The West Bay, Kramer explained, stretches from the Atlantic Beach Bridge to the Long Beach LIRR trestle, the Middle Bay from the trestle to the Loop Parkway, and the East Bay from the Loop to the Wantagh Parkway bridge.

He said that the severe storm that rocked the South Shore in March eroded the sand in the northeast corner of Point Lookout. Seaweed washed in, piling 5 to 6 feet high.

Depending on exposure levels, Kramer said, hydrogen sulfide can cause nervous system failure as well as chemical changes in the brain.

At the meeting, residents demanded that officials correct the problem immediately, and stressed that they are tired of waiting for a solution. “That beach was pristine,” said resident Mary Olotka. “To look at it now, it’s a disgrace. My daughters wake up with headaches. My husband and my neighbor have had a chronic cough.”

Olotka said that her mother was recently taken to a local hospital after she was sickened by the fumes. “My mother just got out of the hospital,” she said. “They asked me, ‘Is she a smoker?’ She’s on oxygen now permanently. I want a solution to this problem, permanently.”

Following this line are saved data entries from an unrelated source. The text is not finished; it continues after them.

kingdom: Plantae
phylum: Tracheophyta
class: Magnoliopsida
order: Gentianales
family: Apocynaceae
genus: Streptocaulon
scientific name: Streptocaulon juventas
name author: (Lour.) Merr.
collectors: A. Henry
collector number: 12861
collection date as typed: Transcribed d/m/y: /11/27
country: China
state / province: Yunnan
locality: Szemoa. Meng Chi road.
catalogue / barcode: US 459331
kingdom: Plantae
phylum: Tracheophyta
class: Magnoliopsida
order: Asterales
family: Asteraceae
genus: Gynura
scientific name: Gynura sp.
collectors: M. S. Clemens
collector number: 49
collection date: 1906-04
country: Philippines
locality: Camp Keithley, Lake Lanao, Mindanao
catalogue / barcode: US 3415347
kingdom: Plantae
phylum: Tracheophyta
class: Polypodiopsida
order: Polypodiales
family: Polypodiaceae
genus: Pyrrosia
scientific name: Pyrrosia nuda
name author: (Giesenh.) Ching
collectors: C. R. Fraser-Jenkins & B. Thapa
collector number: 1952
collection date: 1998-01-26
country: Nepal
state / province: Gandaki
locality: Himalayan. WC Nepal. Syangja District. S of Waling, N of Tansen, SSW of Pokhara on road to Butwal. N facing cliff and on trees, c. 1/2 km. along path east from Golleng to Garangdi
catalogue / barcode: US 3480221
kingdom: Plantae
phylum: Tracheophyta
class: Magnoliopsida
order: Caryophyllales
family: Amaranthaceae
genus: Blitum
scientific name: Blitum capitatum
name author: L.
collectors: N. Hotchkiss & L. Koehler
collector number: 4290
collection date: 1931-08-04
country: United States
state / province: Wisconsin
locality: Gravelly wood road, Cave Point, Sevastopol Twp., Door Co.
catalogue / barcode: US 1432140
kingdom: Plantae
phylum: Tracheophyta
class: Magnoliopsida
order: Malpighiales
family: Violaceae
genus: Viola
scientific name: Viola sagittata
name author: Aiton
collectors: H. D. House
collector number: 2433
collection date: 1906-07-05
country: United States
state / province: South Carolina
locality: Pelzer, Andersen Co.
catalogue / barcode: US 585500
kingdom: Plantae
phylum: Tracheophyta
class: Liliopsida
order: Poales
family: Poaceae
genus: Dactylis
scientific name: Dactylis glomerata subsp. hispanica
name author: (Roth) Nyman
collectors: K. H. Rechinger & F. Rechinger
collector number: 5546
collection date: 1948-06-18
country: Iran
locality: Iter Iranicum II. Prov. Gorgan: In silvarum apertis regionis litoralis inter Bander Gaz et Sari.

Another resident, Sandy Abbe, called the situation disgraceful, and said officials should have informed residents about the matter earlier. “I think it’s disgusting,” Abbe said after the meeting. “Let the people of Point Lookout know, at least.”

Weisenberg said that the DEC has been working with the Town of Hempstead and health department officials in an effort to remove the seaweed and explore options to prevent future accumulations. The town has been unable to take action to alleviate the seaweed because it must provide additional information to the DEC to have an existing dredging permit amended, explained Ron Masters, the town’s commissioner of conservation and waterways.

The existing permit allows sand to be deposited in a specific area to address Point Lookout’s erosion issues. Now, said Masters, the town is looking to amend that permit in order to deposit sand where the seaweed is piling up. The Town and the DEC are in the process of settling the permit issue.

Weisenberg said he has called on the state Department of Health to conduct tests to determine the level of threat to residents’ health, to help inform residents about how to protect themselves and to help find a permanent solution. In early August, he secured $600,000 in federal funding for an overall study of pollution in the Western Bays — the West, Middle and East bays — and said he believes the study will “eventually show a relationship” between the growth of seaweed and the continued violations at the Bay Park Sewage Treatment Plant.

Many residents said that the odor has become a serious health and quality-of-life issue. “This summer we had to put Turkish towels over our heads because the smell was so putrid,” said resident Dana Conklin, who described the area of seaweed as “a toxic wasteland.”

Conklin added that she was concerned about the potential long-term health effects. “Breathing this gas in all the time can’t be good for you,” she said.